Given text:
If you have an Indian grocery story nearby, look for bags of chapati flour. This delicious, almost sweet whole-grain flour yields lighter results than our whole-wheat flour, but if it’s unavailable a commercial whole-wheat flour, such as Gold Medal (rather than a rustic stone-ground variety), will make a good substitute. MAKES 10 CHAPATI

3 cups chapati flour or whole-wheat flour (see Note)

1 cup all-purpose flour, plus more for dusting

1 teaspoon salt

Small pinch of cayenne pepper

⅛ teaspoon ground cumin

Small pinch of chili powder

Canola or other vegetable oil

1½ cups cold water

1. Place the chapati flour, 1 cup all-purpose flour, the salt, cayenne, cumin, and chili powder in a medium-size mixing bowl and whisk to combine.

2. Drizzle 2 teaspoons of the oil over the flour mixture and use your hands to rub it in.

3. Add the water to the flour mixture and use your hands to mix it together into a soft dough. Transfer the dough to a work surface lightly dusted with all-purpose flour and knead just to make sure the dough is uniformly blended and not sticky, 30 seconds. Leave the dough on the board, cover it lightly with plastic wrap, and let it rest for 15 minutes.

4. Divide the dough into ten equal portions, each approximately the size of a lime. With your palms, roll each portion into a ball. Place the balls of dough in a row at the top of your work surface and cover them lightly with plastic wrap. Working with one ball of dough at a time, lightly dust the work surface again with all-purpose flour and roll each ball into a round about 8 inches wide and ⅛ inch thick. Place the chapati on a dinner plate, cover with a piece of waxed paper, and repeat with the remaining balls of dough until you have a stack of rolled chapati.

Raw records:
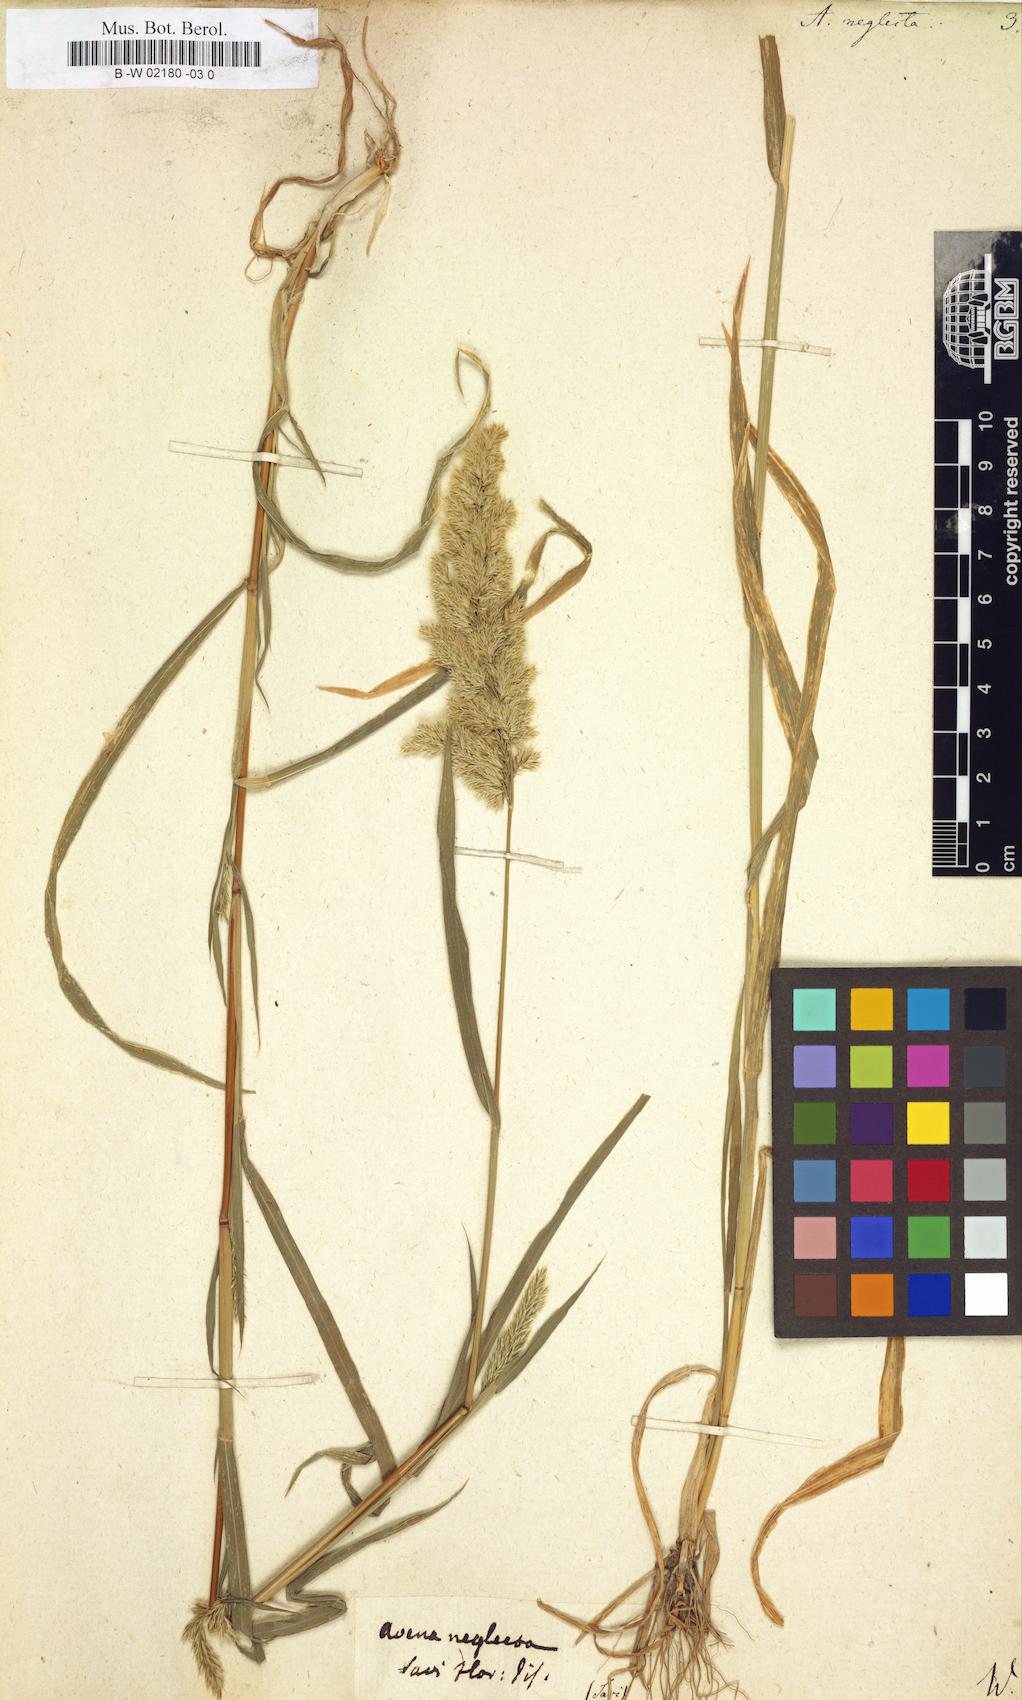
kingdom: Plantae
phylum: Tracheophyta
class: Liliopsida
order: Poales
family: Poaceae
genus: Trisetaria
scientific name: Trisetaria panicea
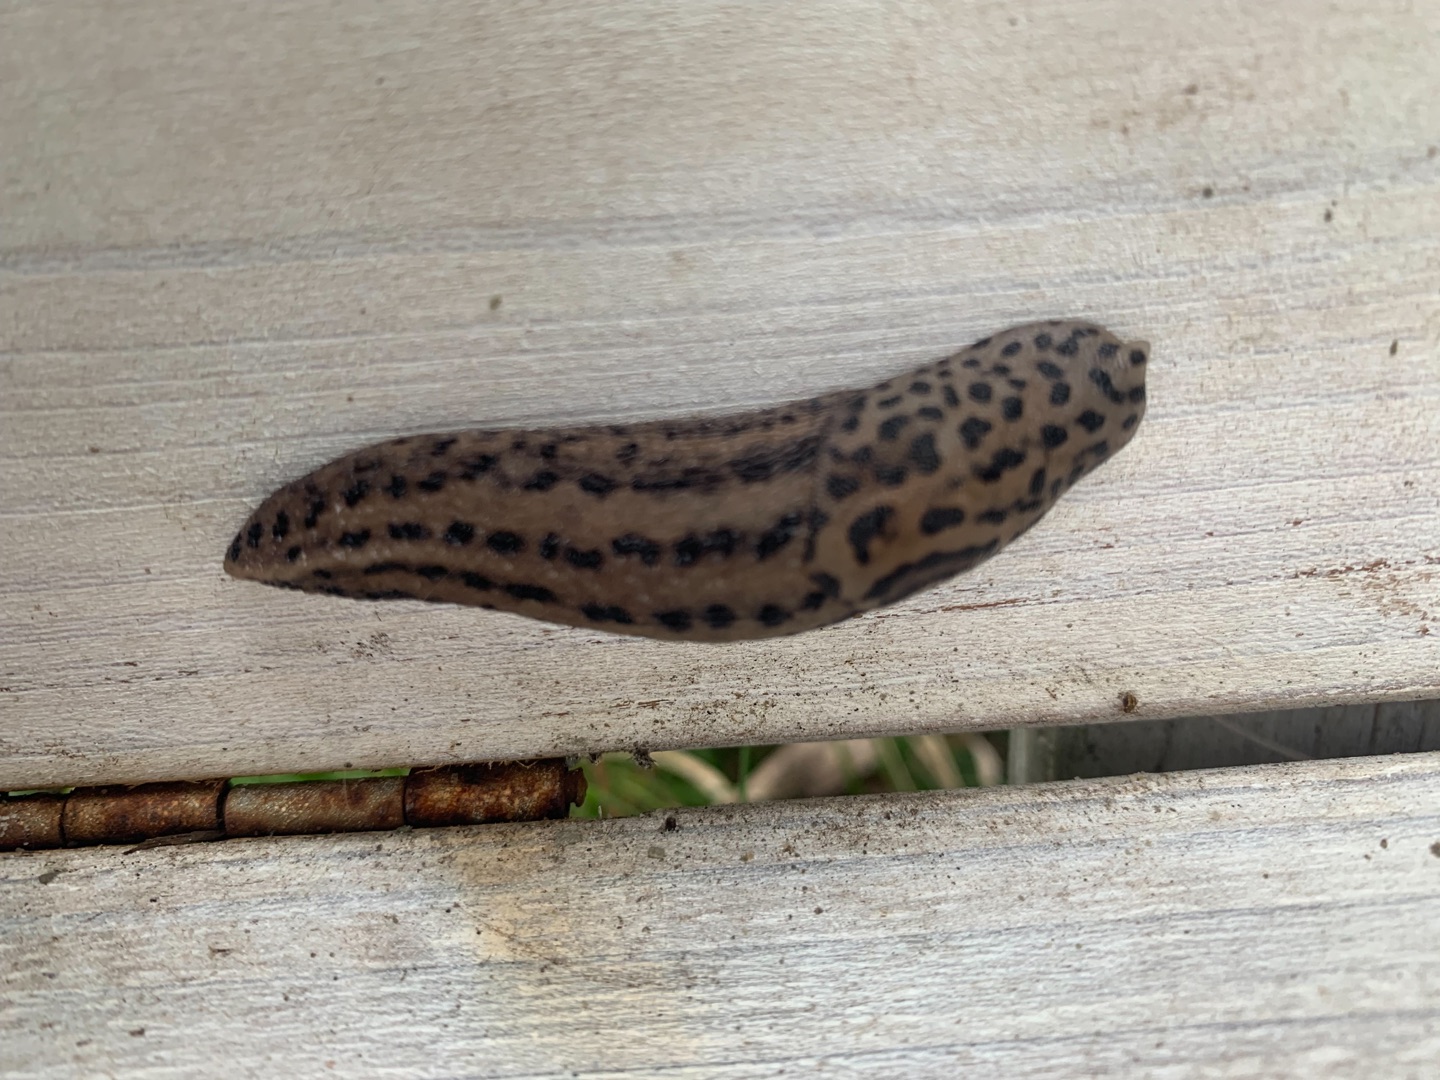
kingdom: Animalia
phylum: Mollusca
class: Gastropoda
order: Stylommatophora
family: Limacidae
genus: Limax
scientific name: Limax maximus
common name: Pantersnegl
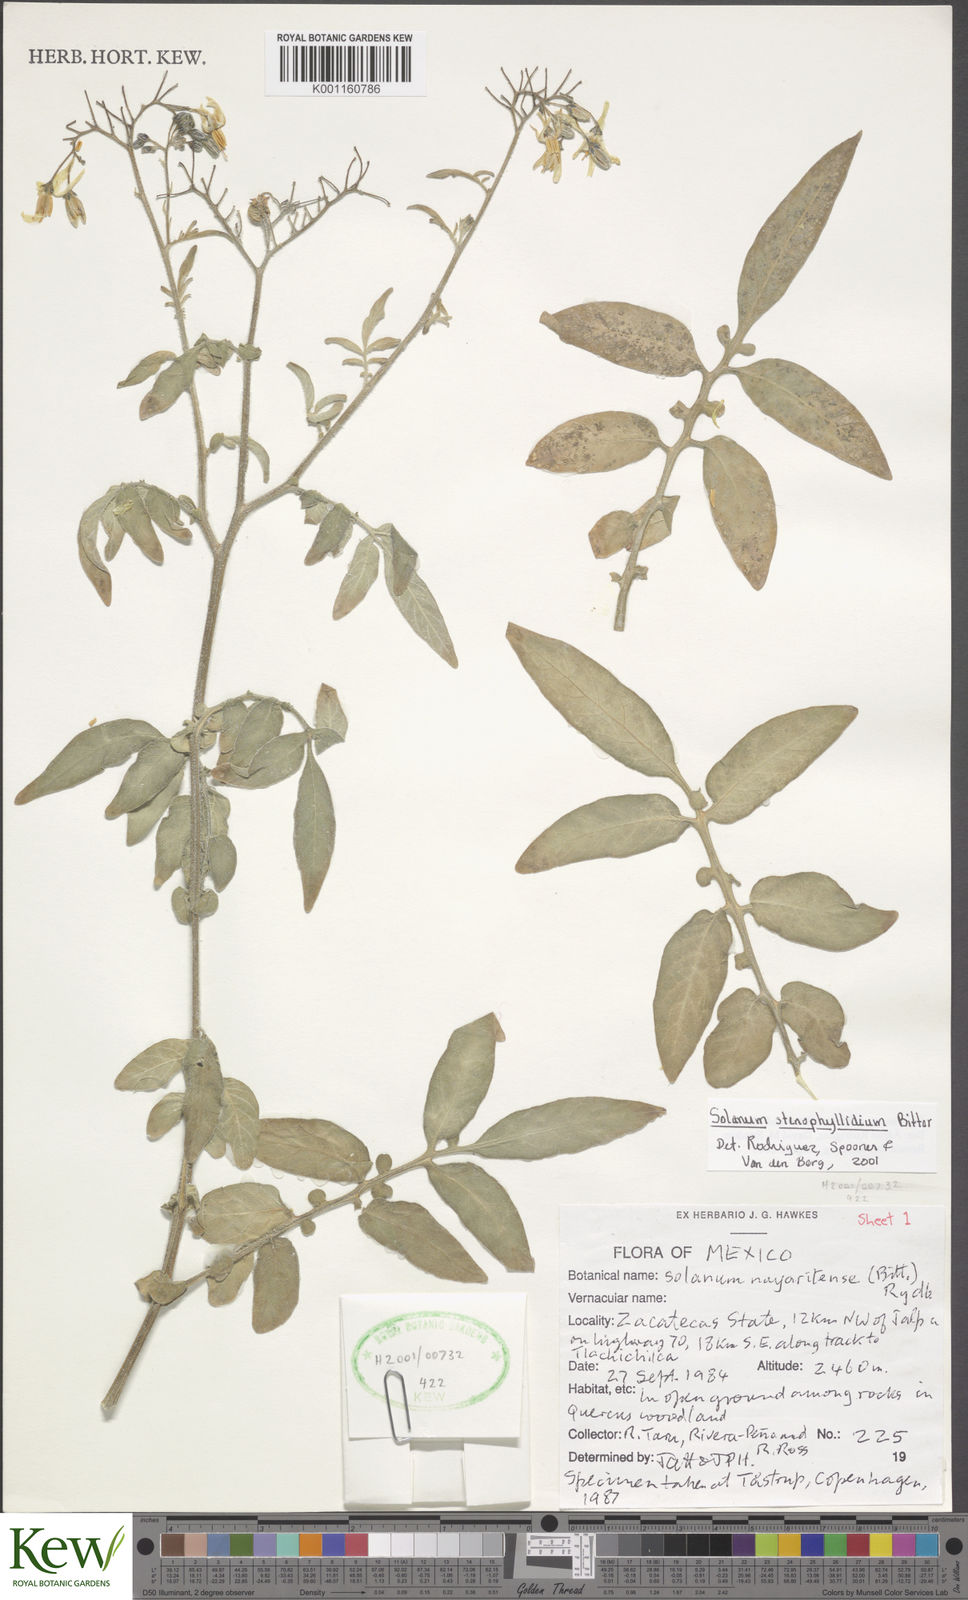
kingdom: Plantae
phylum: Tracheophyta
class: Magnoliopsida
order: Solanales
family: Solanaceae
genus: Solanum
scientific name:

Short task 1: Please transcribe the chapati recipe from "1. Place the" up to and including "for 15 minutes.".
Short task 2:
Answer these questions on the chapati recipe:
(a) How many chapati does the recipe make?
(b) How long should the dough rest after kneading?
(c) How thick should each round of dough be rolled?

Finished answer 1:
1. Place the chapati flour, 1 cup all-purpose flour, the salt, cayenne, cumin, and chili powder in a medium-size mixing bowl and whisk to combine.

2. Drizzle 2 teaspoons of the oil over the flour mixture and use your hands to rub it in.

3. Add the water to the flour mixture and use your hands to mix it together into a soft dough. Transfer the dough to a work surface lightly dusted with all-purpose flour and knead just to make sure the dough is uniformly blended and not sticky, 30 seconds. Leave the dough on the board, cover it lightly with plastic wrap, and let it rest for 15 minutes.

Finished answer 2:
(a) 10
(b) 15 minutes
(c) About ⅛ inch